Puisque la directive de Rabbi Abahou a été adoptée dans l’ensemble des communautés, on ne peut désormais plus s’acquitter de son obligation par l’un seulement des modèles de sonnerie : c’est une obligation que de les produire tous les trois. Par conséquent, bien que, si l’on s’en tenait à la seule obligation toranique, nous ne fussions tenus qu’à neuf sonneries au total[e], nous avons l’obligation, de nos jours, de faire entendre trente sonneries : neuf sonneries dans la série tachat, caractérisée par les chevarim, qui sont une « terou’a » ressemblant à des sanglots ; neuf sonneries dans la série tarat, caractérisée par la terou’a proprement dite, qui ressemble à des pleurs ; et douze sonneries dans la série tachrat, qui comprend à la fois le son du sanglot et le son des pleurs[1].


[c]. Comme on va le voir, il existe un autre mode de jeu, appelé chevarim : trois notes de valeur médiane, jouées staccato.

[d]. Cet acronyme se compose du t de teqia, du ch de chevarim, du r de terou’a, enfin du t de teqi’a. La voyelle a aide simplement à rendre le mot prononçable. Les autres acronymes procèdent du même modèle.

[e]. Ou trois fois tachat, ou trois fois tarat. Dans un cas comme dans l’autre, cela fait 3 x 3 sons.

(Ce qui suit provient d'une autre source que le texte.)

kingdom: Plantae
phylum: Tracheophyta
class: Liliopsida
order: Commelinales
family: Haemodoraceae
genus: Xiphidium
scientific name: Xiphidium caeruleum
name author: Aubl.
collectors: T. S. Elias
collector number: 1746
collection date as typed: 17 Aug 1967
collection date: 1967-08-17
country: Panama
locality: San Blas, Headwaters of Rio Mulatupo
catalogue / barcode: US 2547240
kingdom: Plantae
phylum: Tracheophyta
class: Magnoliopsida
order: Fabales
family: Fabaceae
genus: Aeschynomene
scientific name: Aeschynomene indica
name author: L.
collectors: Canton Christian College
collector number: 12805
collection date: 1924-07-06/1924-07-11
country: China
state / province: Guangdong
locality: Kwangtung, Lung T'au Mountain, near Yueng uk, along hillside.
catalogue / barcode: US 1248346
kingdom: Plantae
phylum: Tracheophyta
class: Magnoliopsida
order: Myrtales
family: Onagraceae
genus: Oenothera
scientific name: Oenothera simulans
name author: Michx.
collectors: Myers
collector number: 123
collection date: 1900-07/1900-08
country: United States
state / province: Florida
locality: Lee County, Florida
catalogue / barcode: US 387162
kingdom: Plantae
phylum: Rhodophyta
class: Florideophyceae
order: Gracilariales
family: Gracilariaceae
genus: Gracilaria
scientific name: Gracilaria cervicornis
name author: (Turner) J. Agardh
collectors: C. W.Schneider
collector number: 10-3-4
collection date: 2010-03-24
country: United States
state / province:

[1]. À l’origine, on se rendait quitte par l’une quelconque des combinaisons, comme l’écrit Rav Haï Gaon dans un responsum (Otsar Haguéonim, traité Roch Hachana, n°117) ; et de nombreux Richonim citent ses paroles, parmi lesquels le Roch (Roch Hachana 4, 10) et le Ritva (n° 29). Toutefois, Maïmonide écrit : « La terou’a dont parle la Torah est pour nous objet de doute, en raison de l’écoulement des années et de tous les exils ; aussi ne savons-nous pas comment elle était (…). C’est pourquoi nous l’exécutons de toutes les manières possibles » (Lois du chofar 3, 2). C’est donc, pour Maïmonide, en raison du doute que nous avons obligation de sonner des trois différentes manières. Telle est aussi l’opinion de Na’hmanide (Mil’hemot Hachem) et du Séfer Mitsvot Gadol (Mitsva positive 42). À notre humble avis, Maïmonide et ceux qui partagent son avis pourraient eux-mêmes s’accorder à dire que, à l’origine, avant que l’on ne cherche à définir précisément la terou’a, on était quitte par toutes les formes de sonnerie, comme le pense Rav Haï Gaon, puisque toutes ces formes exprimaient la peine ; simplement, de nos jours, après qu’un doute réel est apparu dans nos consciences sur ce qu’est exactement la terou’a, on ne saurait s’acquitter de l’obligation toranique par une seule forme de sonnerie. Il nous semble également que Rav Haï Gaon lui-même, et ceux qui partagent son avis, reconnaîtraient que, de nos jours, c’est une obligation rabbinique que de sonner suivant les trois manières, puisque la directive de Rabbi Abahou a été adoptée par l’ensemble d’Israël.

Toutefois, le doute a encore lieu d’être quand celui qui procède à la sonnerie sait produire les chevarim (sons coupés), mais non les terou’ot proprement dites (sons tremblés) : devra-t-il prononcer la bénédiction relative à sa sonnerie ? Pour ceux qui suivent l’avis de Maïmonide, il ne devra évidemment pas la prononcer, puisque, de nos jours, il est douteux qu’il se rende quitte par son jeu. Il est possible de dire que Rav Haï Gaon et ceux qui partagent son avis seraient eux-mêmes d’accord à cet égard, puisqu’un tel interprète ne procède pas selon la directive de Rabbi Abahou, laquelle a été adoptée comme halakha. En pratique, c’est ce qu’écrit le Béour Halakha 593, 2 ד »ה ואם. C’est aussi ce qui semble ressortir des propos du Méïri sur Roch Hachana 34a, qui pense comme Rav Haï Gaon, et qui écrit néanmoins que, de nos jours, on ne s’acquitte plus de son obligation sans les trois sortes de sonnerie. Certains pensent, en revanche, que l’on récite la bénédiction dans un tel cas, parce que la halakha est conforme à l’opinion de Rav Haï Gaon et de ceux qui partagent son avis. Cf. à ce sujet nos Har’havot.